**Document text**

-=-=-=-=-

The ongoing dimming of Boyajian’s Star will result in a flood of new data from a wide variety of instruments worldwide, excellent news for those trying to piece together what is happening here. I hope you saw Tabetha Boyajian’s interview with David Kipping over the weekend, but if not, you can see it archived here. I tracked the story on Twitter all weekend, and as I did so, I was reminded of the recent news about Fomalhaut, where massive comets may explain what we are seeing in the star’s debris disk. You’ll recall that early in the work on Boyajian’s Star, comets were one explanation for its anomalous light curves, and it will be interesting to see whether the cometary hypothesis can stand up to the influx of new information.

Interesting as well to look at the new data in terms of Kepler’s, asking whether this is a periodic dimming, and hence not the result of intervening material between us and the star.

We’ll see! And as I continue to keep one eye on my Twitter feed, let me segue into Fomalhaut.

-=-=-=-=-

**Problem 1**
Copy the Boyajian's Star passage word for word, starting with "The ongoing dimming" and going on through "of new information.".
**Problem 2**
Write the next part of the Boyajian's Star passage above, picking up right after its last sentence.

**Data**

-=-=-=-=-

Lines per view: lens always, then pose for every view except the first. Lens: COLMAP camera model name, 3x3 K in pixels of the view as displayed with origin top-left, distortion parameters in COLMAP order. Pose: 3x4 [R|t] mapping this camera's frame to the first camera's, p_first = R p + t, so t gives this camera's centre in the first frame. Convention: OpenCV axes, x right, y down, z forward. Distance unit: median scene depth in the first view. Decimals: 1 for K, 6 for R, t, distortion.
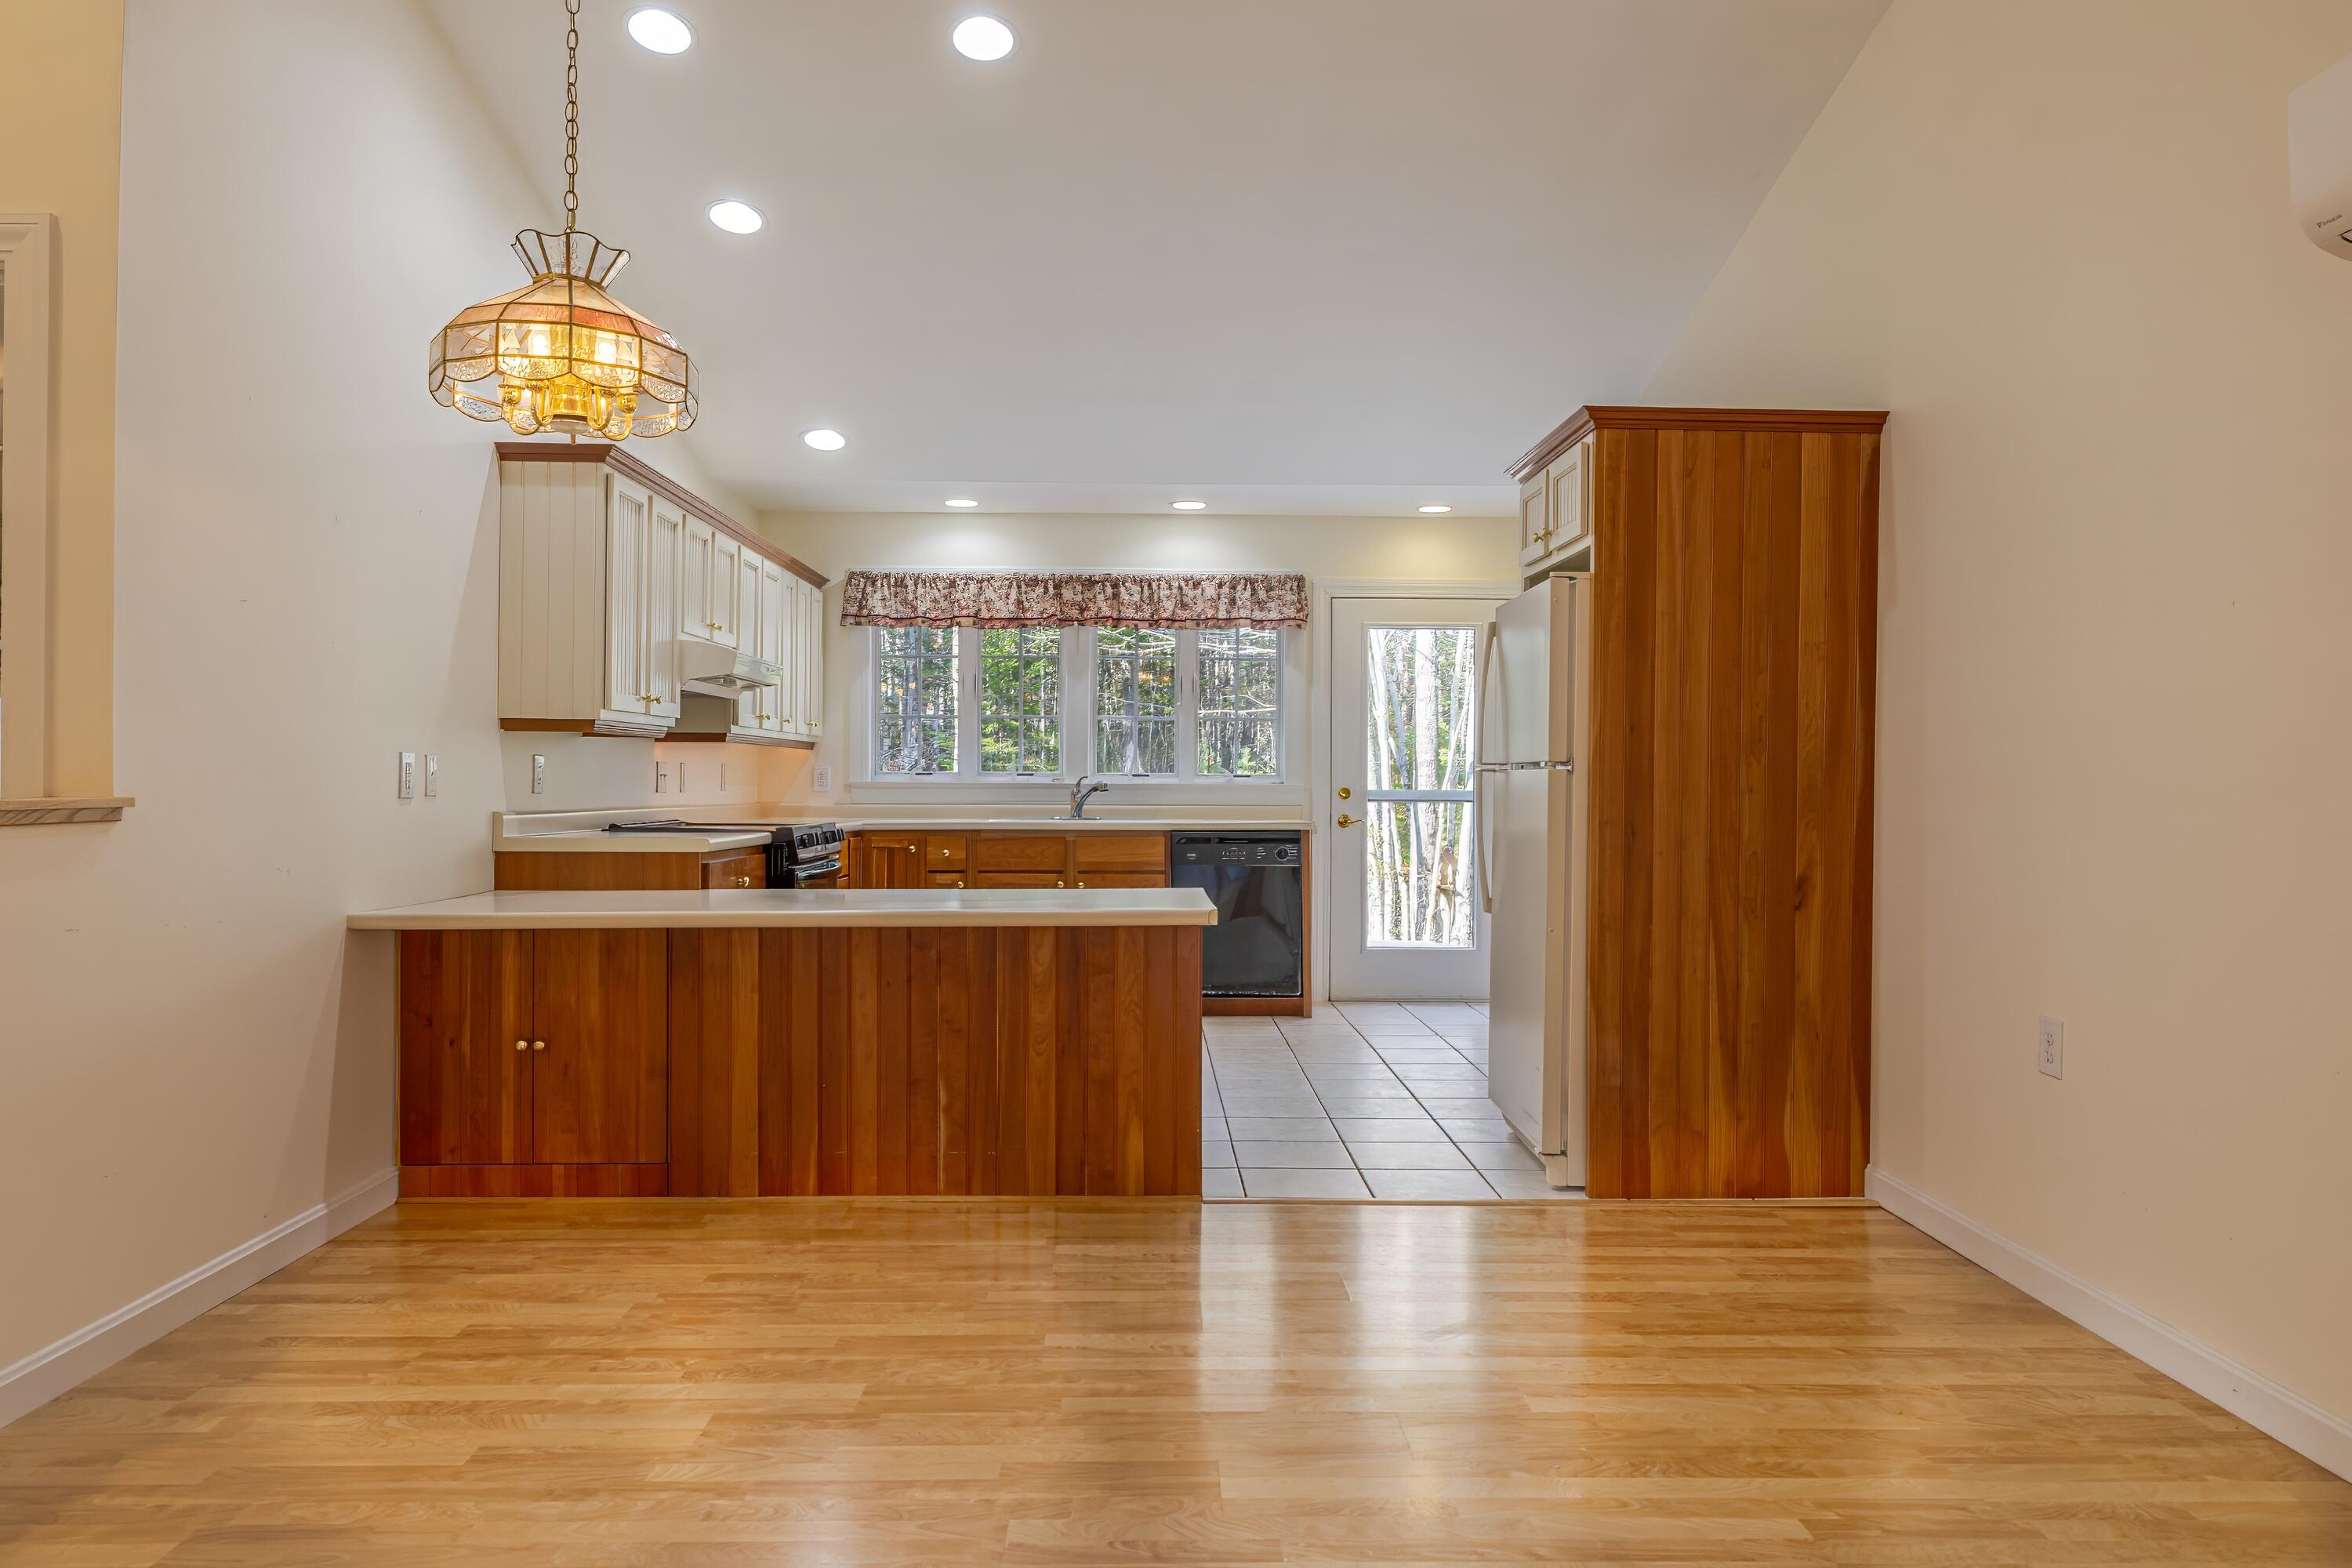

-=-=-=-=-

**Response box 1**
The ongoing dimming of Boyajian’s Star will result in a flood of new data from a wide variety of instruments worldwide, excellent news for those trying to piece together what is happening here. I hope you saw Tabetha Boyajian’s interview with David Kipping over the weekend, but if not, you can see it archived here. I tracked the story on Twitter all weekend, and as I did so, I was reminded of the recent news about Fomalhaut, where massive comets may explain what we are seeing in the star’s debris disk. You’ll recall that early in the work on Boyajian’s Star, comets were one explanation for its anomalous light curves, and it will be interesting to see whether the cometary hypothesis can stand up to the influx of new information.

**Response box 2**
A Stunningly Imaged Debris Disk

The ALMA radio telescope (Atacama Large Millimeter/submillimeter Array) has given us the first complete view of the star’s prominent circumstellar disk in millimeter-wavelength light. One of the brightest stars in our sky, Fomalhaut (? Piscis Austrini) is about 25 light years from the Sun, an A-class star whose excess emission in the infrared has flagged the presence of a circumstellar disk. We actually have a K-class star here as well (TW Piscis Austrini) and an M-class dwarf (LP 876-10), making up a widely spaced triple system. And around it we have a band of icy dust some 2 billion kilometers wide, circling the star 20 billion kilometers out.

What is striking about the composite image (incorporating Hubble’s optical data in blue as well as the ALMA results) is how well-defined the disk of debris and gas appears. We had earlier ALMA imagery taken when the array was still under construction in 2012 that showed about half of the debris disk, but we now get the complete view, one whose data reveal similarities between cometary material in our own Solar System and the debris around Fomalhaut.

“ALMA has given us this staggeringly clear image of a fully formed debris disk,” said Meredith MacGregor, an astronomer at the Harvard-Smithsonian Center for Astrophysics in Cambridge, Mass., and lead author on one of two papers accepted for publication in the Astrophysical Journal describing these observations. “We can finally see the well-defined shape of the disk, which may tell us a great deal about the underlying planetary system responsible for its highly distinctive appearance.”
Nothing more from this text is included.